I could smell the smoke over the smell of antiques, and I could feel my throat burning. I made to wipe snot away from my nose, wiping it on my sleeve, eyeing grandma as I did so, knowing she'd say something if she noticed. My nose burned.
I poked my head around the leather chair hoping no one would notice me, and listened to the lighthearted conversations and the laughter. I didn't care about that stuff. What I was interested in most was my mom. I knew she usually would get to the point she'd want to leave and would hint to dad it was time. Usually she would do this and nobody else would want to go.
This day, when I really wanted to leave, she didn't say anything. She just continued looking at grandmas pictures.
"You want to look at these?" I looked to my right and saw Tossi was holding the stack of pictures to me.

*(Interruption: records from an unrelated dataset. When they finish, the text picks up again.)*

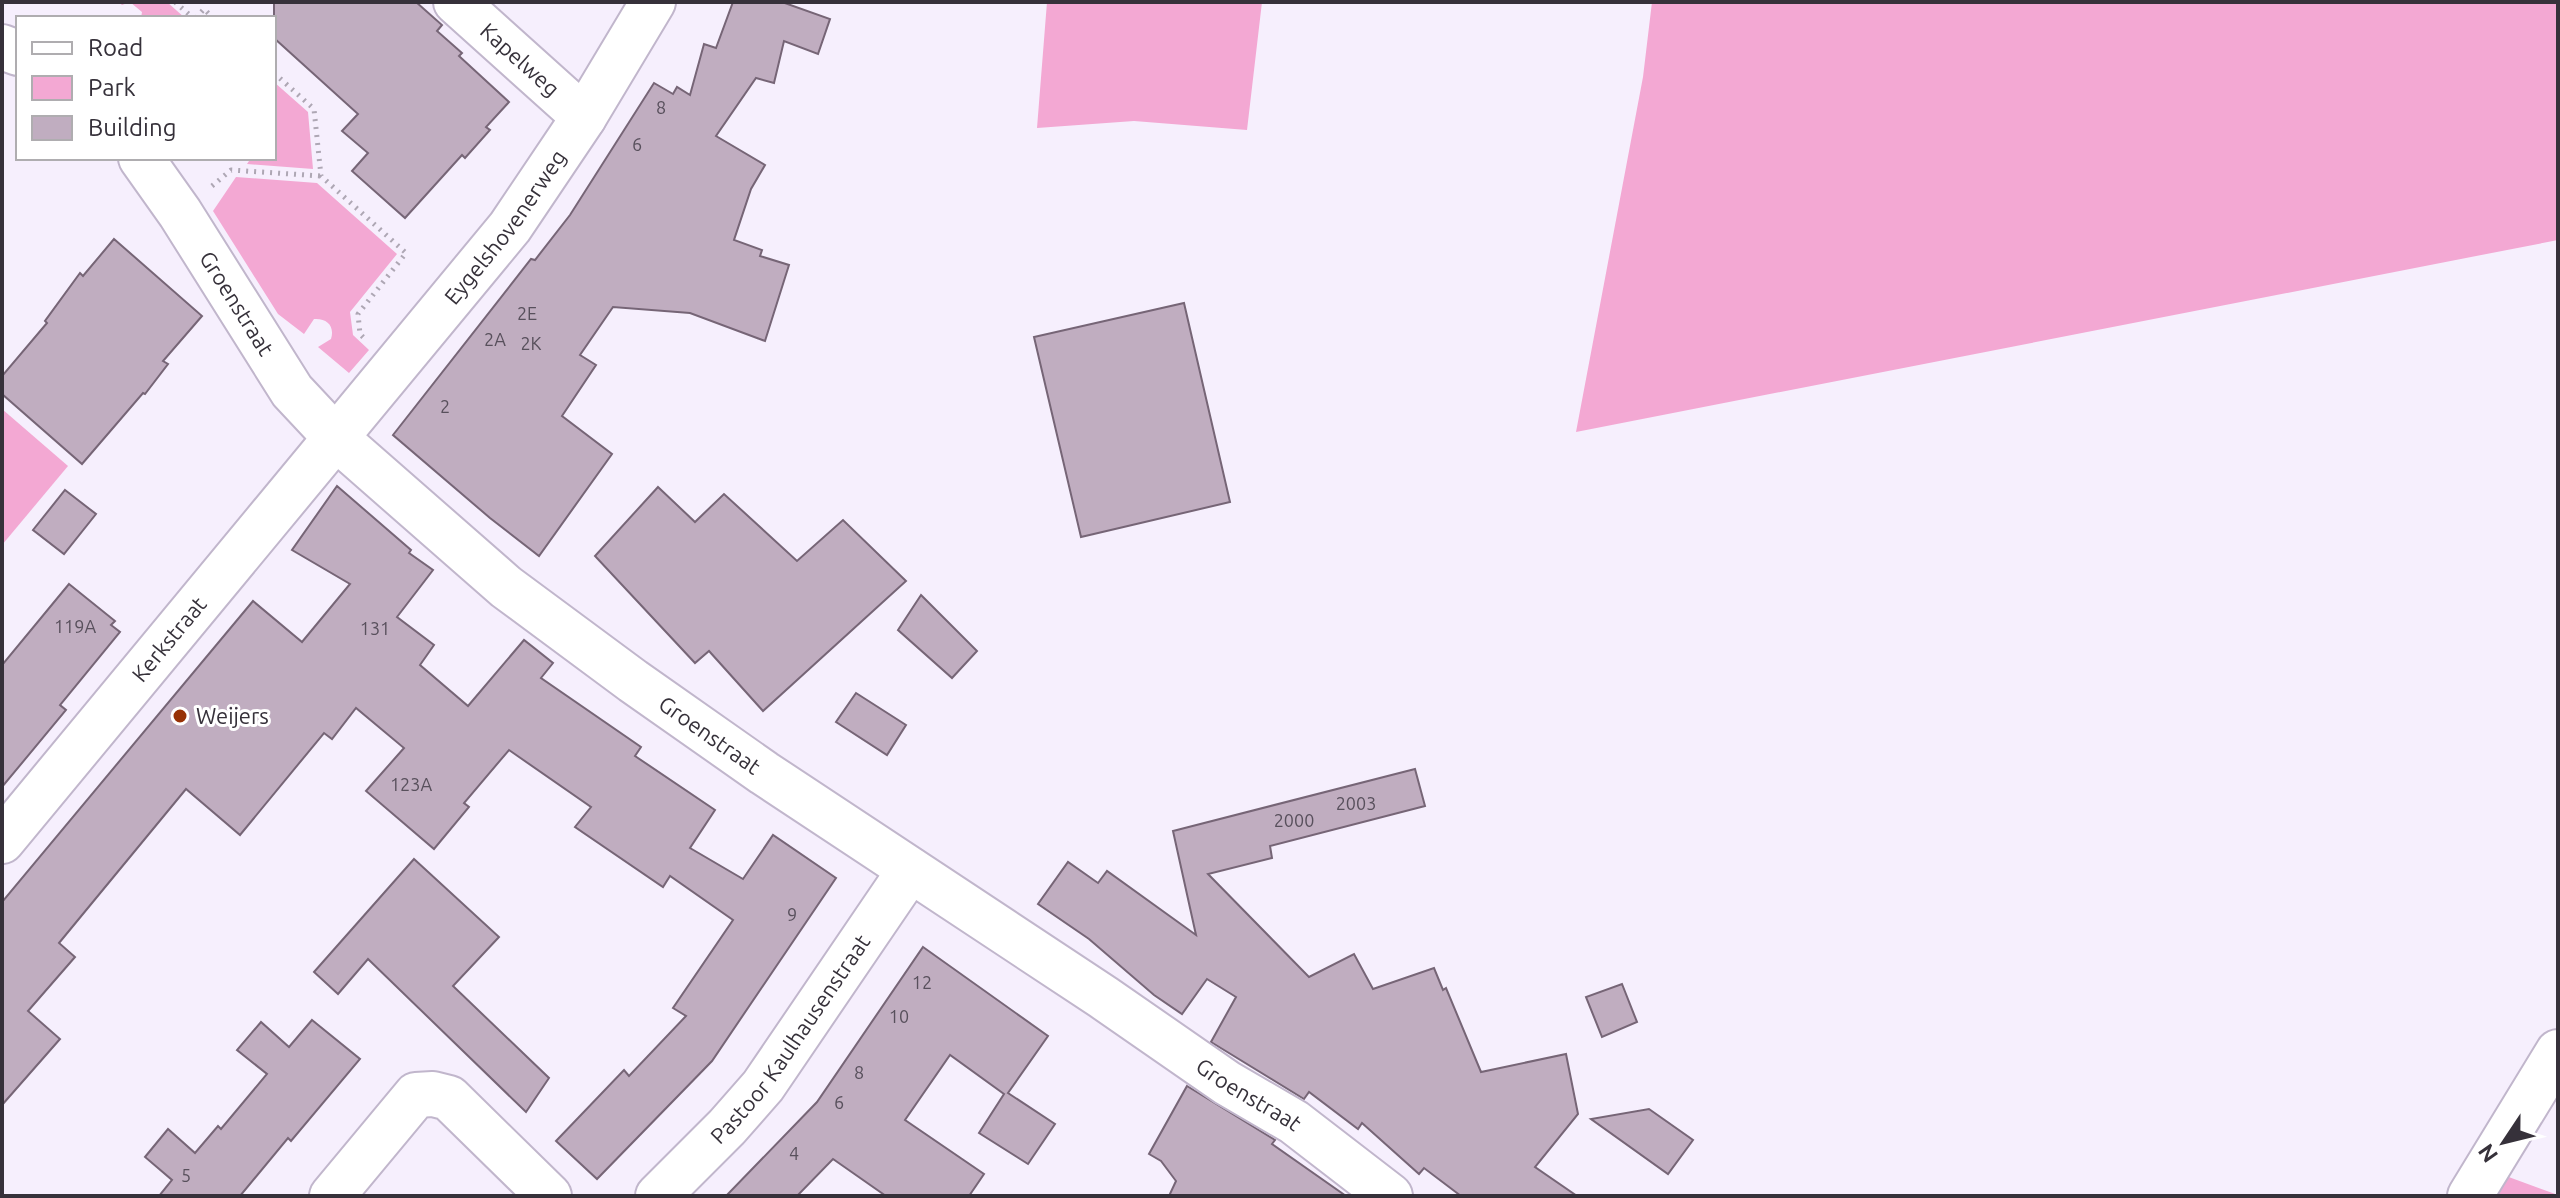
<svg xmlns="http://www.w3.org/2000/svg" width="2560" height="1198" viewBox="0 0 2560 1198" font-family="Ubuntu,sans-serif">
<rect width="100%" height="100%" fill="#f6effd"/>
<g fill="#f3a8d3">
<polygon points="119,2 167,2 185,18 141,18 142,12 130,2 122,5"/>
<polygon points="1047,2 1262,2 1247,130 1134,121 1037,128"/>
<polygon points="1652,2 2558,2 2558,240 1576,432 1643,77"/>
<polygon points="274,82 308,112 313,169 247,164 251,158 274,158"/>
<path d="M236 177 317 183 397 254 350 312 353 335 369 350 349 373 318 347 331 339C335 326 327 318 314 319L304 334 278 314 213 211Z"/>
<polygon points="2,409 68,466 2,545"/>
<polygon points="2506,1176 2558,1195 2558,1196 2494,1196"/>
</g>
<g fill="#c0adc0" stroke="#766576" stroke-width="2">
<polygon points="274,2 416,2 442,25 437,31 462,53 459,56 509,102 486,127 490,130 465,158 462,155 405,218 352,171 368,153 342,131 358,114 274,38"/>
<polygon points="733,2 782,2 830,19 818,54 784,41 774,83 756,78 716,136 765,165 751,189 734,240 762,250 760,256 789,265 765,341 690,313 613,307 580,355 596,365 562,416 612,454 539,556 490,518 393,435 531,259 535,260 570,215 654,83 673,94 677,87 690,95 704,44 716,48"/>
<polygon points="114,239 202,316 163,361 168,364 145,394 143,393 82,464 2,394 2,376 47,323 45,321 80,273 83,276"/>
<polygon points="1184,303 1230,502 1081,537 1034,337"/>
<polygon points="337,486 411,550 409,553 433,570 397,617 434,645 420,665 468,706 524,640 553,663 541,678 641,747 635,756 715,810 690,848 743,879 773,835 836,878 712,1061 597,1179 556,1141 624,1070 629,1076 686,1016 673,1008 733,920 670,876 663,887 575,827 591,807 509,750 464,803 469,807 434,849 366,791 404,748 356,708 332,739 324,733 240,835 186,789 59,943 75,957 28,1011 60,1039 2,1105 2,902 253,601 302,642 350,584 292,550"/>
<polygon points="658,487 695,522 724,494 797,561 843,520 906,581 763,711 709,651 695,663 595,556"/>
<polygon points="65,490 96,514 64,554 33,530"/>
<polygon points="69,584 115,621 111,625 120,632 60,705 66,710 2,787 2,665"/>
<polygon points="921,595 977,651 952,678 898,630"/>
<polygon points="856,693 906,725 887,755 836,722"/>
<polygon points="1415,769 1425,806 1270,846 1272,858 1208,874 1309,977 1354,954 1373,989 1434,968 1443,990 1446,988 1481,1072 1566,1054 1578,1114 1535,1167 1577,1196 1461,1196 1424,1168 1419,1174 1362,1123 1358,1129 1309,1092 1304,1099 1211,1042 1236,997 1207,979 1182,1014 1154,995 1089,939 1038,904 1068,862 1098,883 1107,871 1196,935 1173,831"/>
<polygon points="414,859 499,937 453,986 549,1078 526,1112 368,959 338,994 314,972"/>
<polygon points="923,947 1048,1036 1008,1093 1055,1124 1028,1164 979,1133 1004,1094 950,1055 905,1120 984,1174 969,1196 886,1196 833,1159 797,1196 726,1196 817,1102"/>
<polygon points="1622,984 1637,1022 1602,1037 1586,997"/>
<polygon points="312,1020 360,1059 291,1141 288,1138 240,1196 159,1196 172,1180 145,1157 168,1129 195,1153 218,1126 221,1129 267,1074 237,1050 261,1022 289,1047"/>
<polygon points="1187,1086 1275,1140 1272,1144 1346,1196 1169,1196 1176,1181 1161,1161 1149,1154"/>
<polygon points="1649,1109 1693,1140 1668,1174 1591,1119"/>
</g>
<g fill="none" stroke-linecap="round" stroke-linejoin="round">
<g stroke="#c1b6cc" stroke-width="48">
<g id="minor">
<path id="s1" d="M456 2 584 117"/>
<polyline points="2,47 18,53"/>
<path id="s2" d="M141 158 180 213 292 391 336 438 506 587 633 681 764 773 1103 997 1227 1083 1294 1122 1390 1196"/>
<path id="s3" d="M2 841 510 227 584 117 653 2"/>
<polyline points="332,1196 416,1095 433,1094 449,1098 549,1196"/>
<path id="s4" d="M658 1196 727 1127 763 1086 910 870"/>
<polyline points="2470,1196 2558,1052"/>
</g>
</g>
<g stroke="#aea7b4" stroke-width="5" stroke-dasharray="2 6" stroke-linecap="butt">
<polyline points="175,2 193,18"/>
<polyline points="196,18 204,9 213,18"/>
<polyline points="274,73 314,109 321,176 406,253 358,314 360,334 364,338"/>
<polyline points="212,186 231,170 321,176"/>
</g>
<use href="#minor" stroke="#fff" stroke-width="44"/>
</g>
<circle fill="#973105" stroke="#fff" stroke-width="3" cx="180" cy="716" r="8"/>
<g text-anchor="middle" stroke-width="6" stroke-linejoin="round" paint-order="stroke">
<g font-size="18" fill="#58505c">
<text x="661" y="114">8</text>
<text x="637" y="151">6</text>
<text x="527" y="320">2E</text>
<text x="495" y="346">2A</text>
<text x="531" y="350">2K</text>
<text x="445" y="413">2</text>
<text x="75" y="633">119A</text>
<text x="375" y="635">131</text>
<text x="411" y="791">123A</text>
<text x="1356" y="810">2003</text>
<text x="1294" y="827">2000</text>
<text x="792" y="921">9</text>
<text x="922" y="989">12</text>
<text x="899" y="1023">10</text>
<text x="859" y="1079">8</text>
<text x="839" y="1109">6</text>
<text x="794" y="1160">4</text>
<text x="186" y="1182">5</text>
</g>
<g font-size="22" fill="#36313a" stroke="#fff">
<text dy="8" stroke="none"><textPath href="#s1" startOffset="86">Kapelweg</textPath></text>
<text dy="8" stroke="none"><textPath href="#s3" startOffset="794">Eygelshovenerweg</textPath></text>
<text dy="8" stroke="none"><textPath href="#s2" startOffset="174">Groenstraat</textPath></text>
<text dy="8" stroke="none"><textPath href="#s3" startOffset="262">Kerkstraat</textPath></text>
<text dy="8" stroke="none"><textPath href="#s2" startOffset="820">Groenstraat</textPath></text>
<text dy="8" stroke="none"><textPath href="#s4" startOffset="206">Pastoor Kaulhausenstraat</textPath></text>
<text dy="8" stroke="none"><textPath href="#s2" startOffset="1468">Groenstraat</textPath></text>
</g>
<g font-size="22" fill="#36313a" stroke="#fff" text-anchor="start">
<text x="196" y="724">Weijers</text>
</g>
</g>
<rect width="2560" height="1198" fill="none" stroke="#36313a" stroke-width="8"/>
<rect x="16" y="16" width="260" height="144" fill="#ffffff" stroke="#afadb0" stroke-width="2"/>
<rect x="32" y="42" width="40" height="12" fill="#ffffff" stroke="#afadb0" stroke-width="2"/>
<text x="88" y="56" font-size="24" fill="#36313a">Road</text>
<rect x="32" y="76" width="40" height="24" fill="#f3a8d3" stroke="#afadb0" stroke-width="2"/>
<text x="88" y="96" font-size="24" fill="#36313a">Park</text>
<rect x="32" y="116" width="40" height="24" fill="#c0adc0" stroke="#afadb0" stroke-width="2"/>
<text x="88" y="136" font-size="24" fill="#36313a">Building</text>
<g transform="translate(2504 1142) rotate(235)" stroke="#ffffff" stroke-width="6" paint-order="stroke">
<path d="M0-6L14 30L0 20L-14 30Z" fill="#36313a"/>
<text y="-12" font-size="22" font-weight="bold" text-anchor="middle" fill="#36313a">N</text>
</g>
</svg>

"No thanks," I half grunted. I wanted to, boy did I want to look at pictures, but I wanted to go home even more. I thought if I were home I'd be able to breathe fine.
I was wrong.
On the way home I sat in the backseat, with Bobby and David on either side. I concentrated hard not to letting on that I couldn't breathe. I would be fine if I could just get to my Alupent inhaler. I will have it soon. I will use it soon.
Only one problem: it was close to being empty. I had never had this experience before. I had been short of breath many times, had mom or dad take me to the emergency room many times, but I never had an experience where I had my own rescue medicine. I also never had experienced before having such a rescue inhaler and it being empty. Okay. So, you can imagine my stress.
In retrospect, I should have just said something. In retrospect, the fact that i had gone through my inhaler so fast was a sign I should have sought help. In retrospect, mom should have kept charge of dosing my inhaler to me.
Think of it this way. Most kids should have died in the 1980s. We played on slides that were a mile high. We ran in front of huge torpedo swings made of metal. We never wore seat belts. We never even heard of bike helmets. And, to add to this, kids were in charge of their own asthma rescue medicine. Okay.
Some kids probably didn't survive this decade. Most kids, including me, did. Somehow.
I would scratch and claw my way through the night. I would open one of the two windows in my room and inhale some of the cool outdoor air. I would pile up my pillows and blankets so I could lean on them. Sometimes I'd fall asleep out of pure exhaustion, only to wake up to audible wheezing. My chest would feel heavy. My inhalations would only go half way in. The panic set in.
I would use my inhaler sparingly. I would try to spread it out. However, at some point, there was no mist. I would run it under hot water. I would finally give in and wake up mom.